Aim of the study To investigate whether functional gastrointestinal disorders (DFGIs), defined according to Rome III criteria, are associated with postpartum mood disorders.
Methods 113 mother/child pairs were enrolled in this perspective, longitudinal study. Maternal depressive symptoms were evaluated at birth, one and three months after delivery using Maternity Blues, Edinburgh Postpartum Depression Score (EPDS) and Symptom Check List for Anxiety and Depression. The Adult Attachment Interview (AAI) was used to determine the attachment style of the mother. Any sign/symptom was recorded weekly for the first three months of life, together with type of feeding. Statistical analysis (SPSS software): χ2 test, student t-test, linear regression.

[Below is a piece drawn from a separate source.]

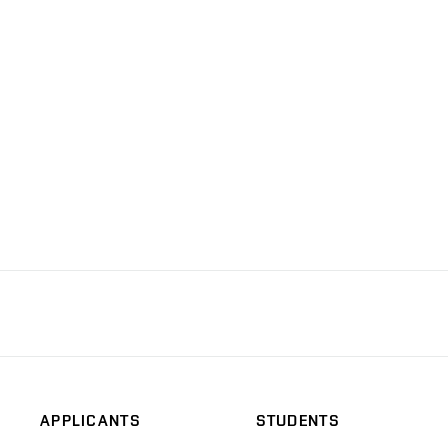
APPLICANTS
STUDENTS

Results 37 (32,7%) newborns were exclusively BF. 16 (14,2%) newborns had regurgitation, 10 (9,7%) colics, 4 (3,5%) dischezia and 10 (9,7%) constipation. 60 (53,1%) mothers had postpartum depression and/or anxiety. 53,6% of infants with regurgitations had a depressed mother vs 23% of infants without regurgitations (χ2 =10,63, p = 0.003); 45,2% of infants with colics had a depressed mother vs 15,9% of infants without colics (χ2 =10,63, p = 0.001). A mother’s insecure attachment style was found in 36% of infants with persistence of regurgitations until third months of life vs 1,8% of infants with mother’s secure attachment style (p < 0.001).
Conclusion Postpartum maternal depressive symptoms and anxiety are associated with infantile colic and regurgitations. Screening and early intervention in cases of postpartum depression could be useful to avoid inappropriate nutritional and pharmacologic treatments, promoting the health of both mother and infant.